### PROMPT
A faithful copy of the data, pictures omitted, is the required answer.

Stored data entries

########################################

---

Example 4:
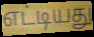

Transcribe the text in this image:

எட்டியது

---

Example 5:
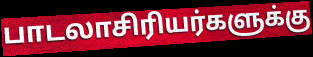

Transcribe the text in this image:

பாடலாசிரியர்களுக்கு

########################################

### EXERCISE RESULT
---

Example 4:

Transcribe the text in this image:

எட்டியது

---

Example 5:

Transcribe the text in this image:

பாடலாசிரியர்களுக்கு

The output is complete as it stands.